◆ WHAT YOU WILL DO ◆
Return the entries that follow exactly, with no images.

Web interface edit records
::::::::

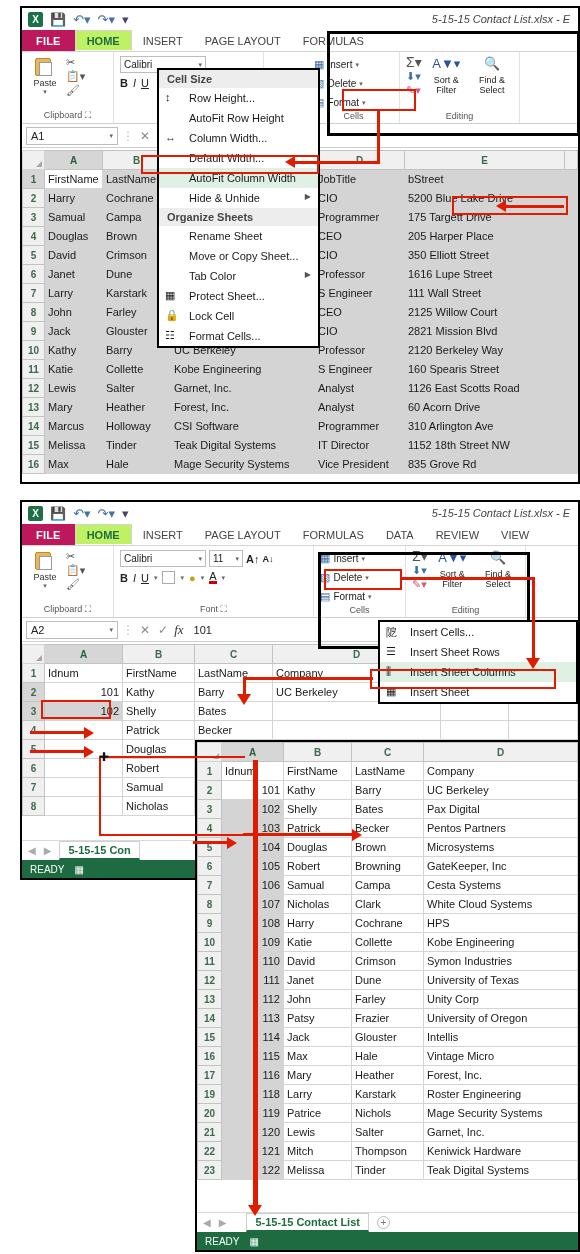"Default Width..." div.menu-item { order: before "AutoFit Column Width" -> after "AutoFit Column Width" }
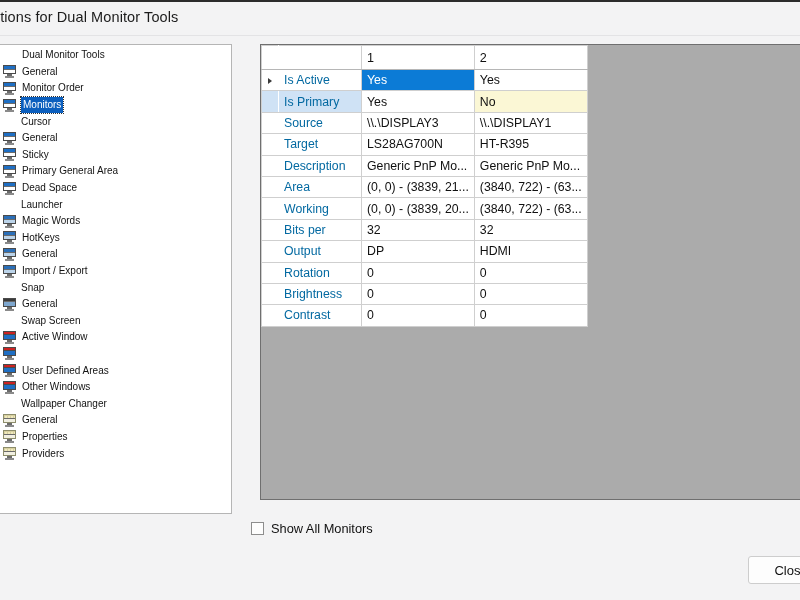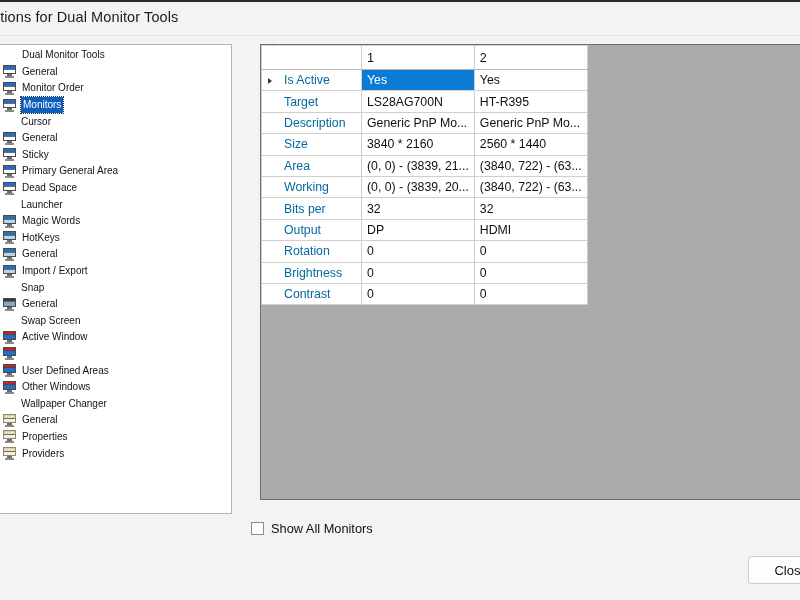"Is Primary" tr.rowhdr-hl { html: none -> <tr> <td></td> <td>Is Primary</td> <td>Yes</td> <td>No</td> </tr> }
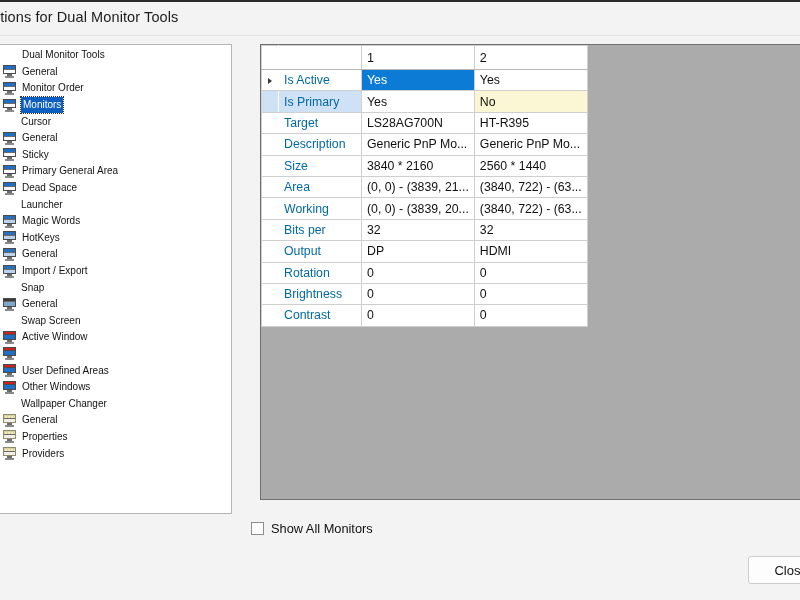"Source" tr { html: none -> <tr> <td></td> <td>Source</td> <td>\\.\DISPLAY3</td> <td>\\.\DISPLAY1</td> </tr> }
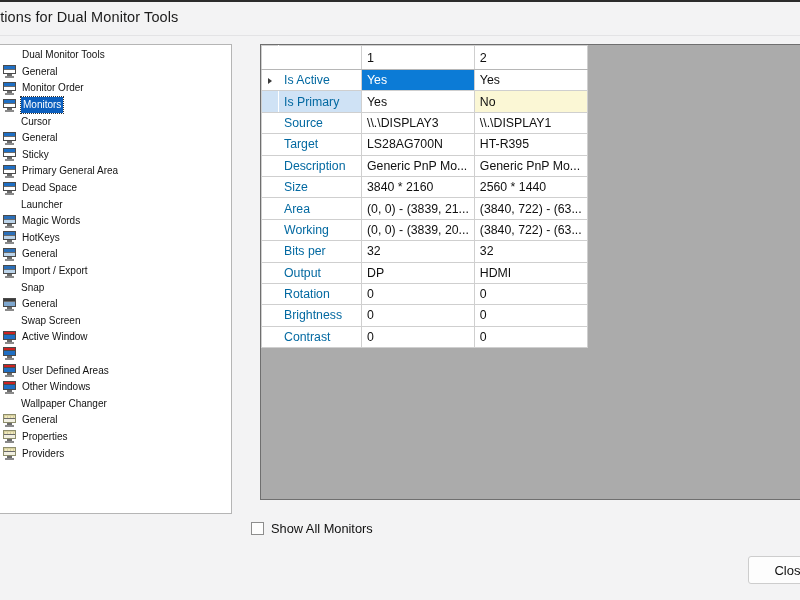"Size" tr { html: <tr> <td></td> <td>Size</td> <td>3840 * 2160</td> <td>2560 * 1440</td> </tr> -> none }
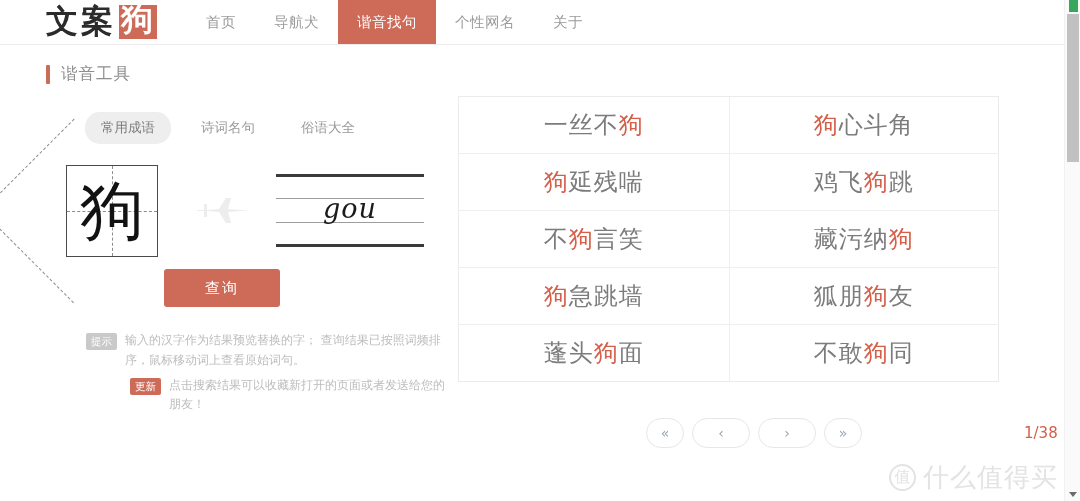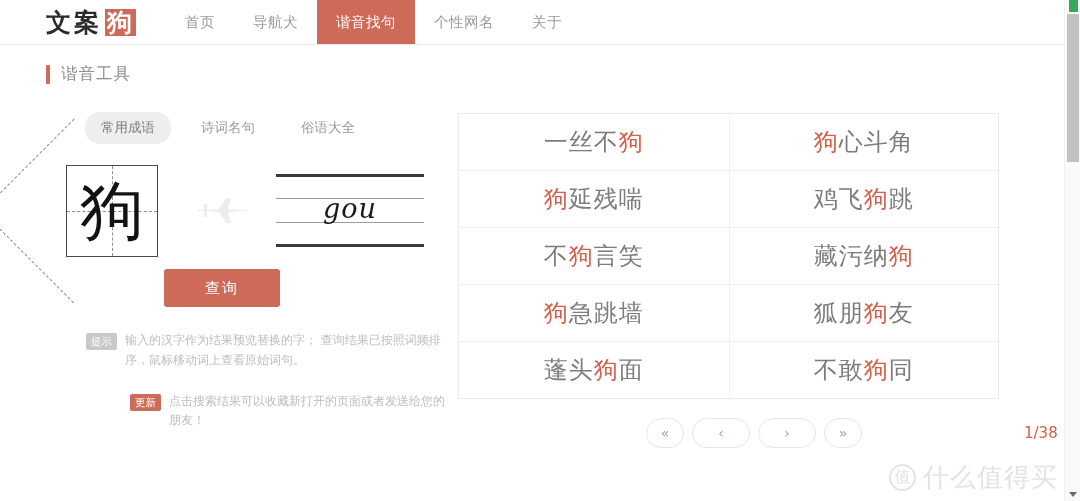"文案" .logo { font-family: Liberation Sans, sans-serif -> Liberation Mono, monospace; font-size: 25px -> 32px }
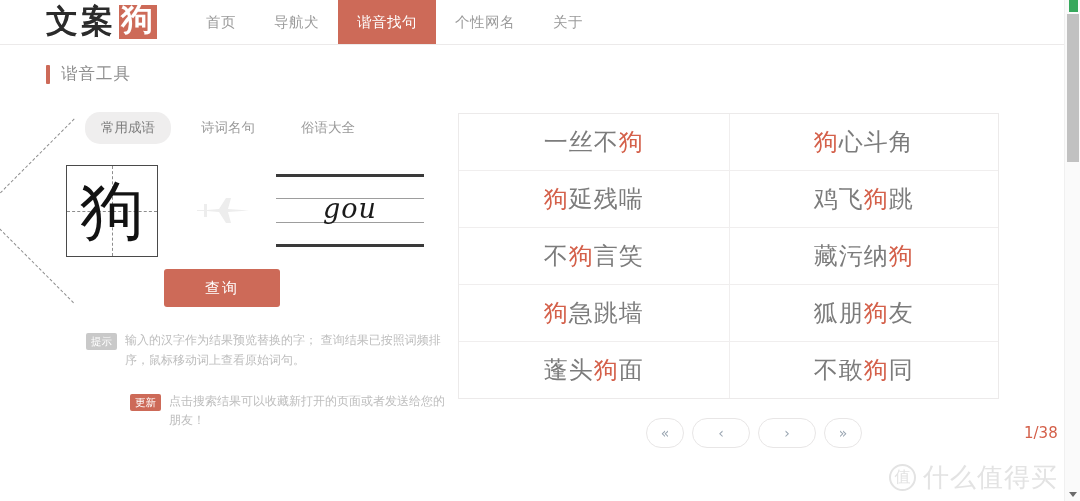"一丝不" .results { top: 113px -> 96px }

::::::::

◆ REPLY TO THE TASK ◆
"Default Width..." div.menu-item { order: before "AutoFit Column Width" -> after "AutoFit Column Width" }
"Is Primary" tr.rowhdr-hl { html: none -> <tr> <td></td> <td>Is Primary</td> <td>Yes</td> <td>No</td> </tr> }
"Source" tr { html: none -> <tr> <td></td> <td>Source</td> <td>\\.\DISPLAY3</td> <td>\\.\DISPLAY1</td> </tr> }
"Size" tr { html: <tr> <td></td> <td>Size</td> <td>3840 * 2160</td> <td>2560 * 1440</td> </tr> -> none }
"文案" .logo { font-family: Liberation Sans, sans-serif -> Liberation Mono, monospace; font-size: 25px -> 32px }
"一丝不" .results { top: 113px -> 96px }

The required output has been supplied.